# LRB portfolio - blank page problem



## duborg (Nov 12, 2014)

Hi 

I just started using LRB Portfolio as my webgalleri. I have made a list of services and prices as a PDF-file. 
This list i want to put in as a blank page as iframe. Should I convert it as html or should a PDF be ok? But where should i store the file? I tryed to upoad it on my ftp and direct an url in the blank page section, but when i upload fra LRB, i get an error saying that "the file does not exist" !?! Should i store the file by name.html and put ii in some libary for LRB like resources or something else? 
At the moment i have fixed it by just makeing a link to the pdf, but then the browser just opens another Window - of couse i would like to keep it IN the gallery as a blank page.

Hope anyone can help?


----------



## Sean McCormack (Nov 13, 2014)

duborg said:


> Hi I just started using LRB Portfolio as my webgalleri. I have made a list of services and prices as a PDF-file.
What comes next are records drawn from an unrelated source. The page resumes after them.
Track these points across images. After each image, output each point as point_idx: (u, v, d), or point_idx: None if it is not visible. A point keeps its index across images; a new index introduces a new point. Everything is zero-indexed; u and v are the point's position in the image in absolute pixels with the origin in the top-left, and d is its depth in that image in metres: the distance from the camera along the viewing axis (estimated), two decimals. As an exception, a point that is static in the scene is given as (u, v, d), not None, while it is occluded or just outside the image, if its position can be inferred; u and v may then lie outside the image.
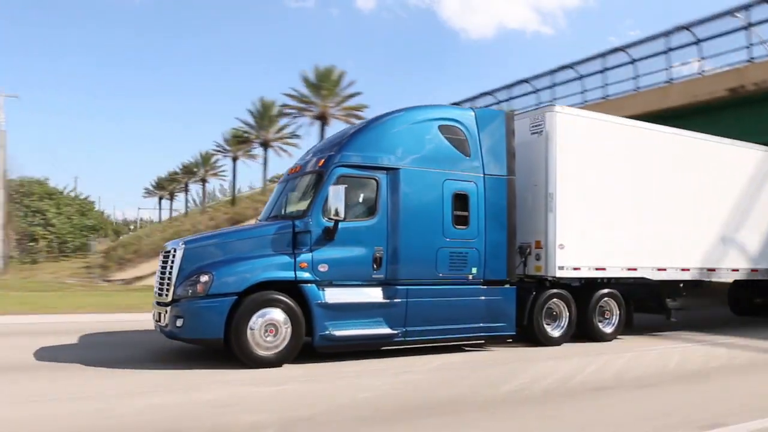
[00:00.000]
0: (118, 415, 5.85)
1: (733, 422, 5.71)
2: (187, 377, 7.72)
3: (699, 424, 5.69)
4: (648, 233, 11.86)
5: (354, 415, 6.07)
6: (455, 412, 6.21)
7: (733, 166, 13.50)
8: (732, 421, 5.77)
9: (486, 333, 10.07)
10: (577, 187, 10.98)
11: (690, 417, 6.01)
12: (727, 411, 6.27)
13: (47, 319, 13.93)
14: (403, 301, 9.19)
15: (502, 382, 7.65)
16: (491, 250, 10.04)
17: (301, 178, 9.68)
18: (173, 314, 8.28)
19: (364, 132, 9.57)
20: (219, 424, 5.67)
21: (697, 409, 6.43)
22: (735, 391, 7.59)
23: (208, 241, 8.99)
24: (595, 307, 11.44)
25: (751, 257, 13.75)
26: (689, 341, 11.87)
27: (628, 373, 8.50)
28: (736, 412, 6.23)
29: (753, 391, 7.54)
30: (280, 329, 8.33)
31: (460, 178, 9.84)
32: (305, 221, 8.73)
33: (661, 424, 5.75)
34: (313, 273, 8.64)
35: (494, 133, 10.29)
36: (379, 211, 9.20)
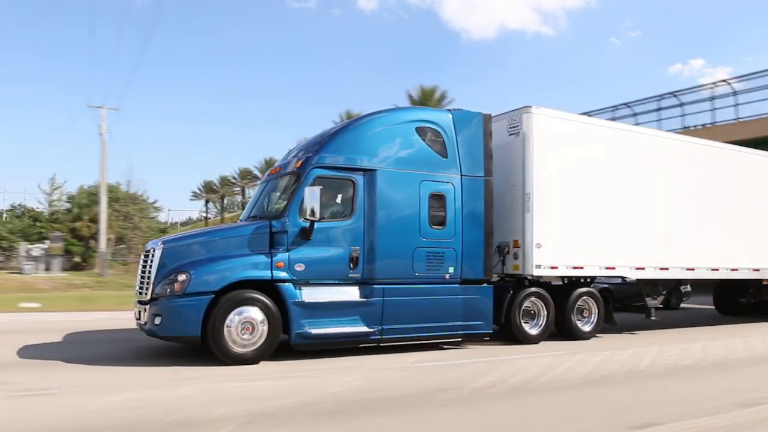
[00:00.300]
0: (90, 410, 6.04)
1: (669, 421, 5.80)
2: (164, 373, 7.91)
3: (636, 423, 5.77)
4: (626, 233, 12.03)
5: (319, 409, 6.25)
6: (416, 409, 6.38)
7: (714, 166, 13.66)
8: (669, 419, 5.86)
9: (463, 331, 10.24)
10: (554, 187, 11.16)
11: (629, 416, 6.06)
12: (667, 411, 6.32)
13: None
14: (380, 300, 9.37)
15: (471, 379, 7.81)
16: (468, 250, 10.21)
17: (281, 179, 9.86)
18: (152, 312, 8.47)
19: (342, 134, 9.75)
20: (188, 416, 5.85)
21: (643, 408, 6.48)
22: (690, 389, 7.71)
23: (187, 241, 9.17)
24: (573, 306, 11.62)
25: (732, 257, 13.90)
26: (666, 340, 12.03)
27: (597, 371, 8.66)
28: (678, 411, 6.28)
29: (705, 390, 7.62)
30: (257, 327, 8.51)
31: (437, 179, 10.01)
32: (282, 221, 8.92)
33: (600, 423, 5.83)
34: (290, 272, 8.82)
35: (472, 134, 10.47)
36: (355, 211, 9.38)
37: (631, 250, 12.16)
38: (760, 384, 8.17)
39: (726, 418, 5.99)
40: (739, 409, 6.39)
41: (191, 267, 8.45)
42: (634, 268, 12.29)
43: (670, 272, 12.82)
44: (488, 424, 5.89)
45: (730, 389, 7.67)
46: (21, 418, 5.73)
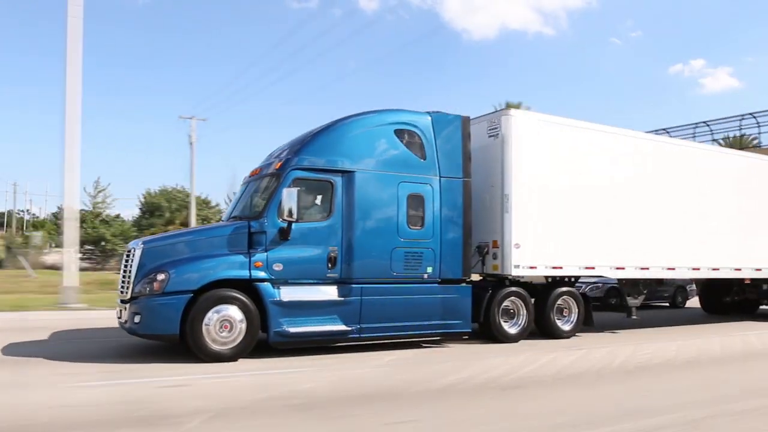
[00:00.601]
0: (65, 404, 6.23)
1: (615, 423, 5.85)
2: (143, 370, 8.07)
3: (575, 422, 5.92)
4: (606, 233, 12.18)
5: (288, 403, 6.45)
6: (383, 403, 6.60)
7: (693, 166, 13.80)
8: (617, 421, 5.93)
9: (442, 330, 10.41)
10: (532, 188, 11.33)
11: (574, 416, 6.13)
12: (611, 410, 6.44)
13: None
14: (358, 299, 9.54)
15: (442, 376, 7.98)
16: (447, 250, 10.38)
17: (261, 180, 10.03)
18: (132, 311, 8.66)
19: (321, 136, 9.92)
20: (160, 410, 6.05)
21: (592, 407, 6.63)
22: (645, 388, 7.75)
23: (167, 241, 9.35)
24: (553, 306, 11.78)
25: (713, 257, 14.04)
26: (646, 339, 12.17)
27: (569, 369, 8.80)
28: (631, 411, 6.35)
29: (662, 390, 7.64)
30: (235, 325, 8.69)
31: (416, 181, 10.19)
32: (261, 222, 9.10)
33: (536, 423, 5.88)
34: (268, 272, 9.00)
35: (450, 137, 10.64)
36: (334, 212, 9.56)
37: (611, 250, 12.32)
38: (719, 382, 8.26)
39: (668, 419, 6.02)
40: (683, 410, 6.43)
41: (170, 266, 8.63)
42: (614, 268, 12.47)
43: (650, 272, 12.99)
44: (448, 418, 6.05)
45: (689, 388, 7.80)
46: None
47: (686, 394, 7.25)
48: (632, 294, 13.12)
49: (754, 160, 15.73)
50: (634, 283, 13.07)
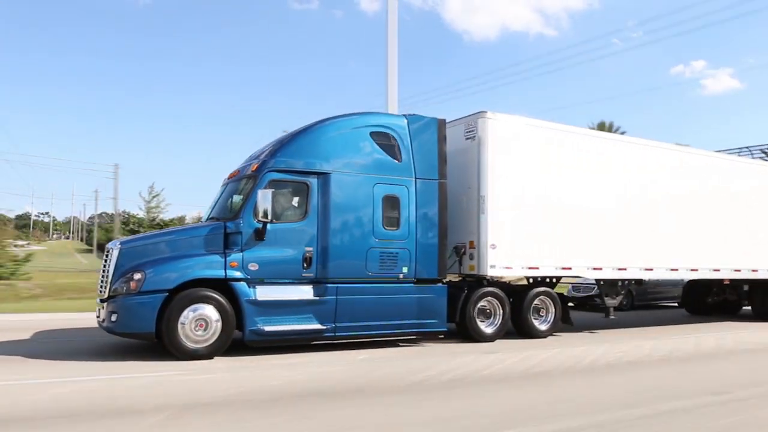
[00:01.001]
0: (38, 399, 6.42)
1: (544, 423, 5.89)
2: (119, 367, 8.24)
3: (527, 419, 6.10)
4: (582, 233, 12.36)
5: (254, 398, 6.66)
6: (346, 399, 6.79)
7: (670, 168, 13.97)
8: (547, 421, 5.98)
9: (417, 329, 10.59)
10: (508, 189, 11.51)
11: (529, 413, 6.27)
12: (564, 409, 6.52)
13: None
14: (333, 299, 9.72)
15: (411, 373, 8.17)
16: (422, 251, 10.56)
17: (238, 182, 10.22)
18: (109, 310, 8.85)
19: (298, 138, 10.11)
20: (128, 405, 6.25)
21: (549, 404, 6.74)
22: (604, 387, 7.96)
23: (144, 242, 9.54)
24: (530, 306, 11.96)
25: (692, 257, 14.21)
26: (623, 338, 12.35)
27: (538, 367, 8.96)
28: (572, 410, 6.43)
29: (607, 390, 7.73)
30: (211, 324, 8.87)
31: (391, 182, 10.37)
32: (236, 222, 9.29)
33: (487, 421, 5.97)
34: (244, 271, 9.19)
35: (426, 139, 10.82)
36: (309, 213, 9.75)
37: (588, 251, 12.50)
38: (680, 381, 8.39)
39: (612, 416, 6.13)
40: (634, 407, 6.56)
41: (147, 266, 8.82)
42: (592, 269, 12.64)
43: (628, 272, 13.16)
44: (406, 414, 6.24)
45: (650, 386, 7.96)
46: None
47: (633, 394, 7.31)
48: (610, 294, 13.28)
49: (732, 163, 15.91)
50: (612, 283, 13.24)
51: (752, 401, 7.08)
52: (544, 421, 5.89)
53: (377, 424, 5.78)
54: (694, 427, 5.88)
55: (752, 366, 9.91)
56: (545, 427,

This list i want to put in as a blank page as iframe. Should I convert it as html or should a PDF be ok? But where should i store the file? I tryed to upoad it on my ftp and direct an url in the blank page section, but when i upload fra LRB, i get an error saying that "the file does not exist" !?! Should i store the file by name.html and put ii in some libary for LRB like resources or something else? At the moment i have fixed it by just makeing a link to the pdf, but then the browser just opens another Window - of couse i would like to keep it IN the gallery as a blank page.Hope anyone can help?


You should already have my response via email.


----------



## duborg (Nov 14, 2014)

Yes i got your response Sean. Thank you (;


----------